TASK DESCRIPTION: Nothing but a verbatim copy of the data, minus the images, should be returned.

DATASET EXTRACT:
---

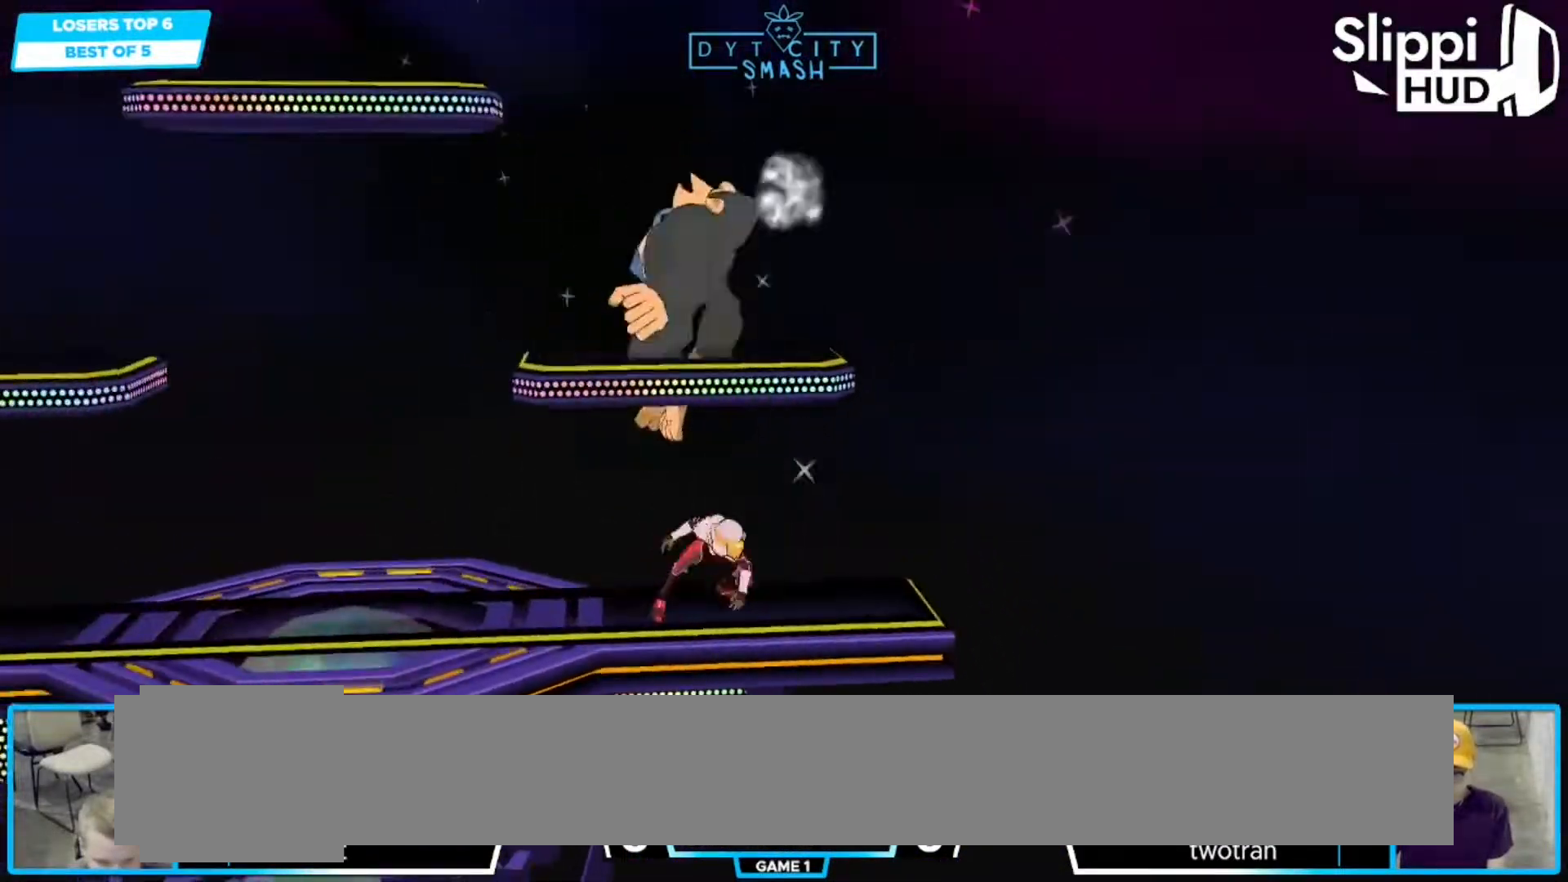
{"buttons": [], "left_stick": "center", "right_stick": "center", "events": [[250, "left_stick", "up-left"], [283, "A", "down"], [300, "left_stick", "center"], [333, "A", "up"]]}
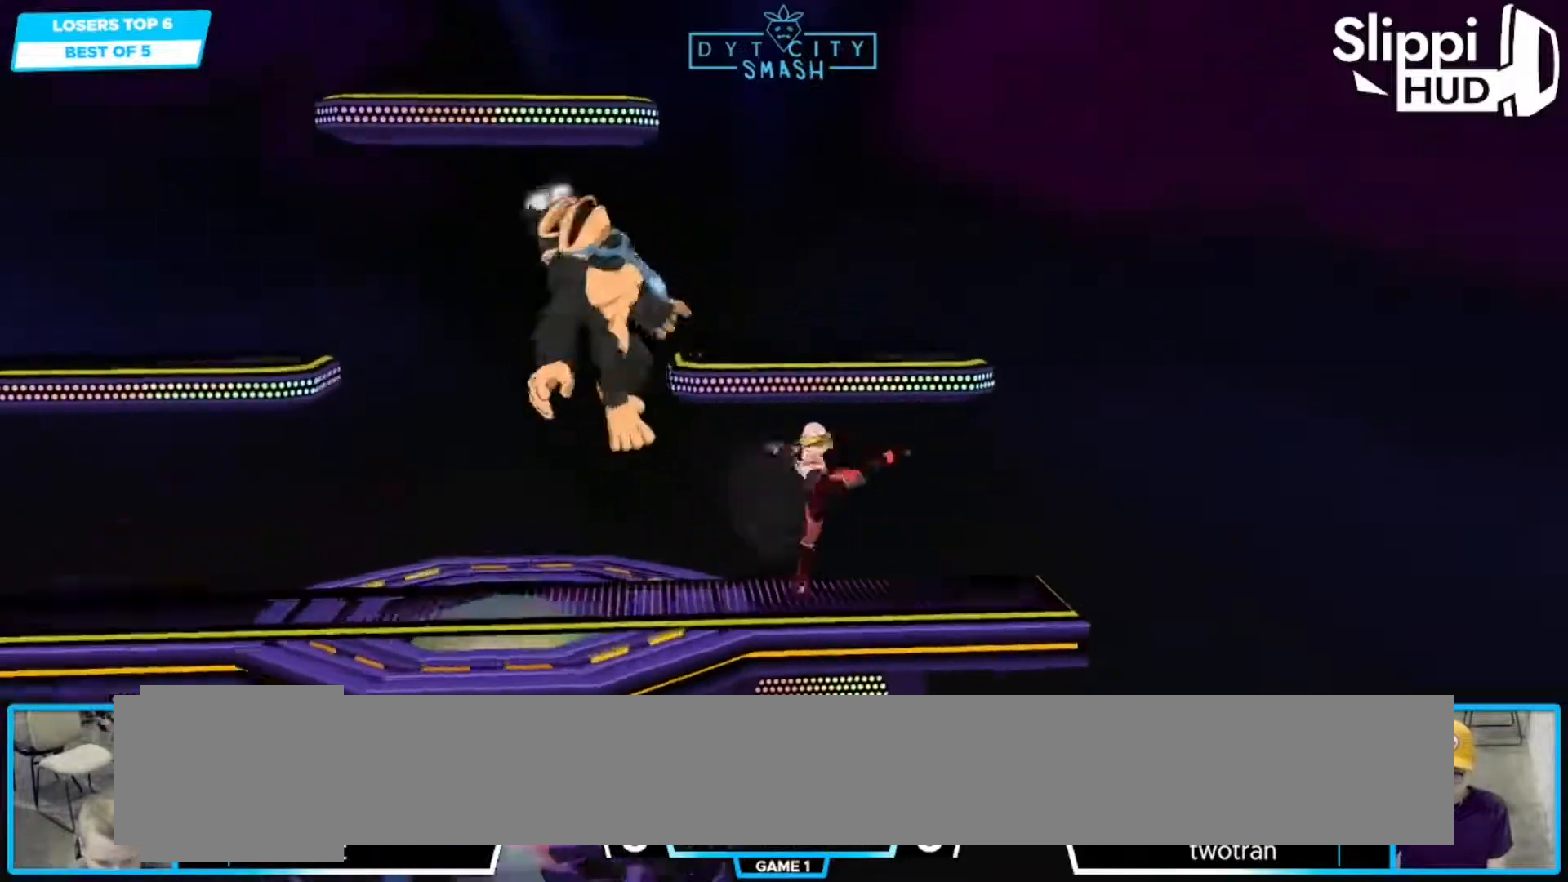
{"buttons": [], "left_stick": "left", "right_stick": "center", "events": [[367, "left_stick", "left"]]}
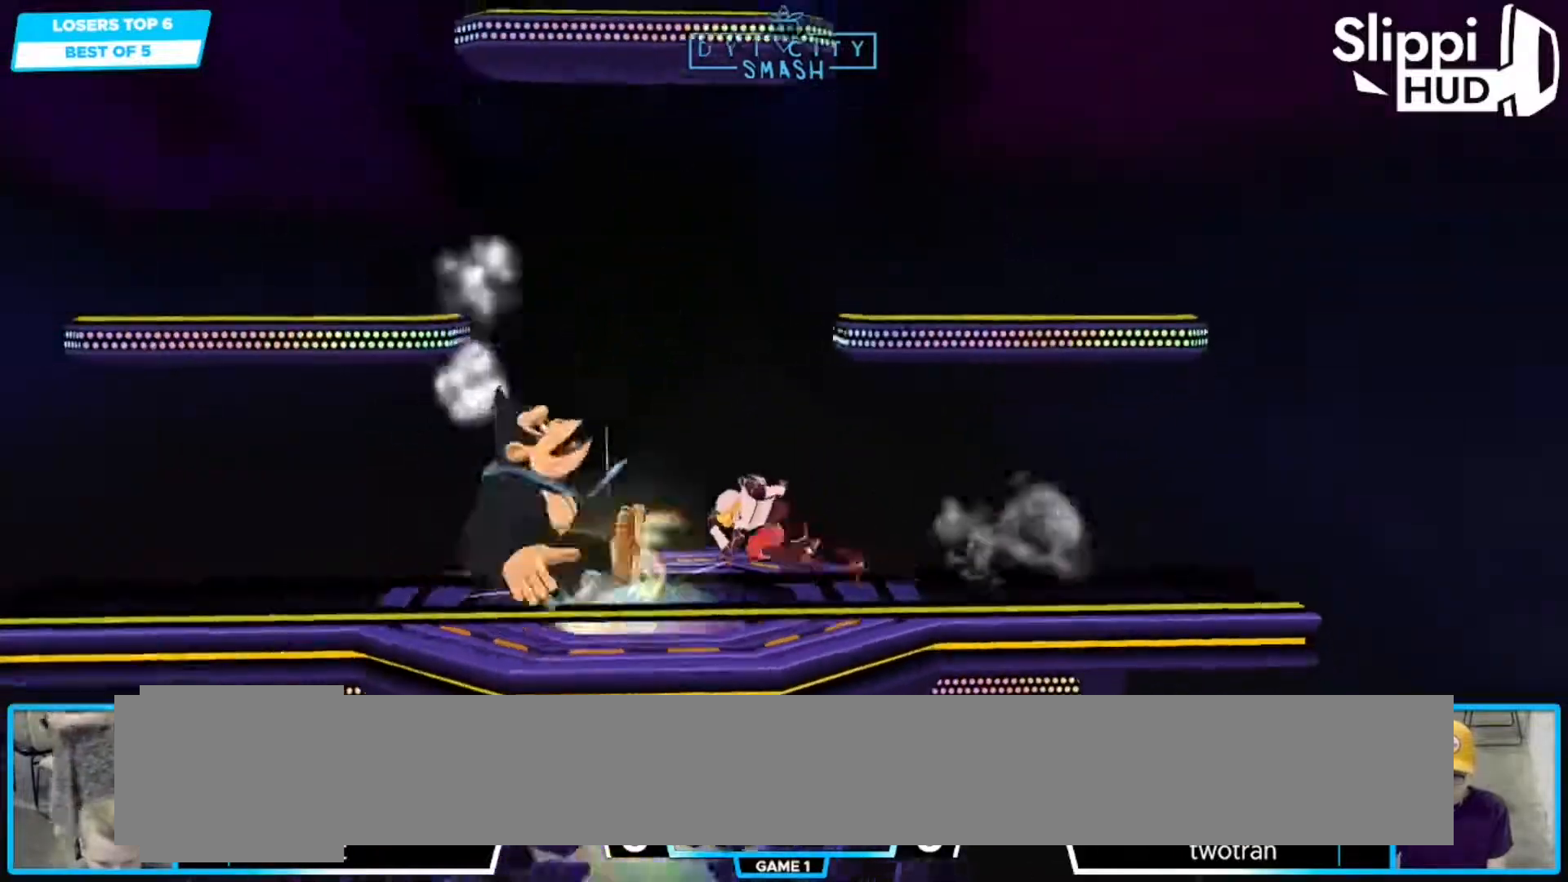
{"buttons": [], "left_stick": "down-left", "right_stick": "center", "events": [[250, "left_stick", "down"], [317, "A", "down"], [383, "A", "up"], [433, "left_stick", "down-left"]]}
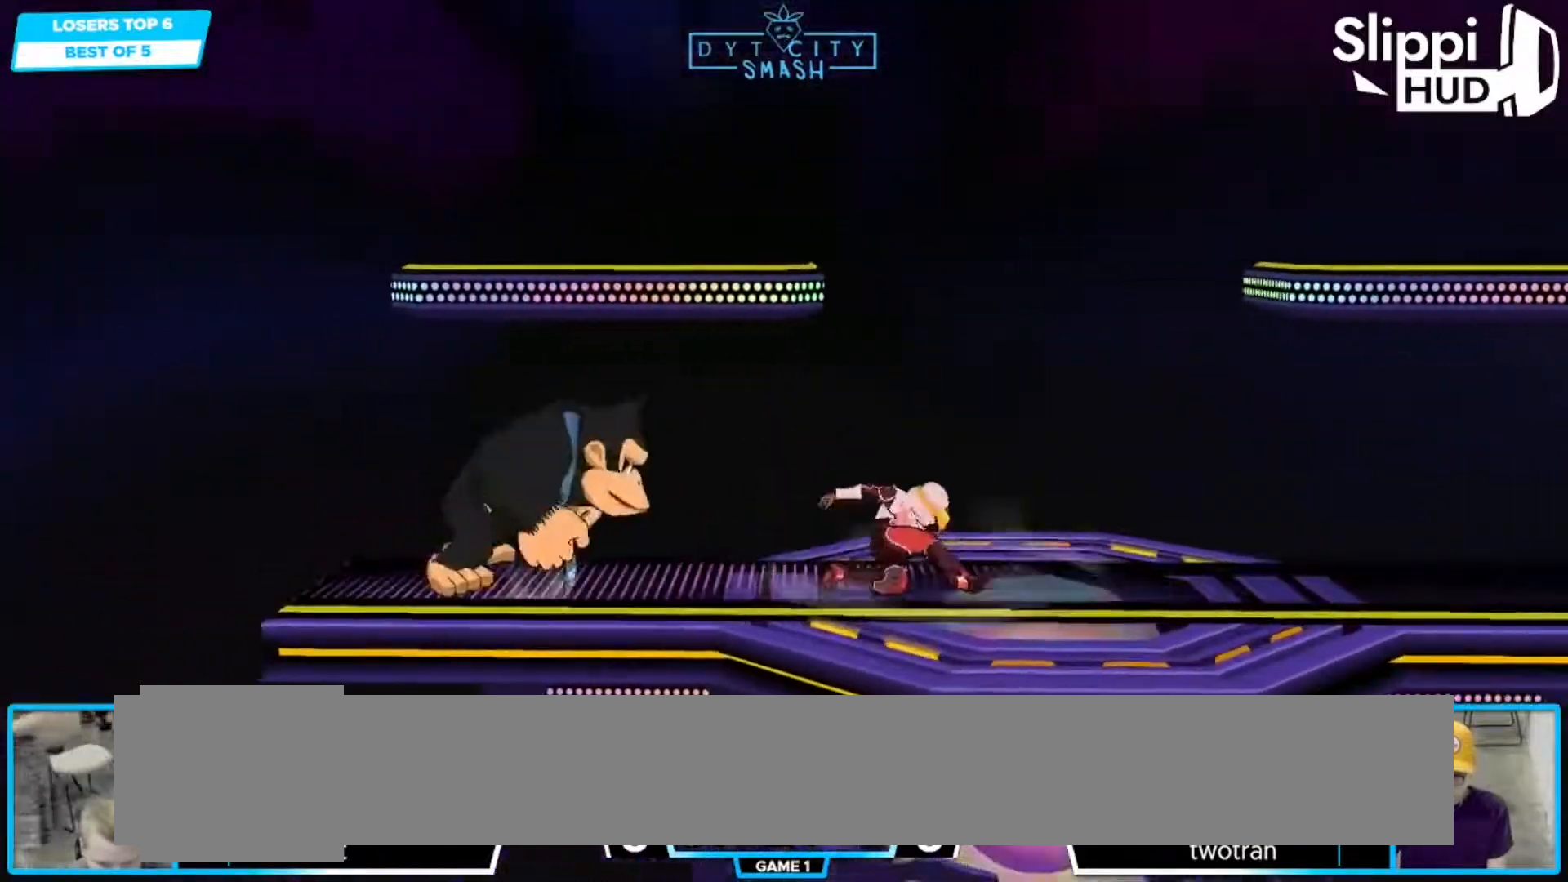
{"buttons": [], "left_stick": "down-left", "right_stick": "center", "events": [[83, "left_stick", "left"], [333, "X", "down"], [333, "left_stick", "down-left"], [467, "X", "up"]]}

---

THE COMPLETED TASK:
{"buttons": [], "left_stick": "center", "right_stick": "center", "events": [[250, "left_stick", "up-left"], [283, "A", "down"], [300, "left_stick", "center"], [333, "A", "up"]]}
{"buttons": [], "left_stick": "left", "right_stick": "center", "events": [[367, "left_stick", "left"]]}
{"buttons": [], "left_stick": "down-left", "right_stick": "center", "events": [[250, "left_stick", "down"], [317, "A", "down"], [383, "A", "up"], [433, "left_stick", "down-left"]]}
{"buttons": [], "left_stick": "down-left", "right_stick": "center", "events": [[83, "left_stick", "left"], [333, "X", "down"], [333, "left_stick", "down-left"], [467, "X", "up"]]}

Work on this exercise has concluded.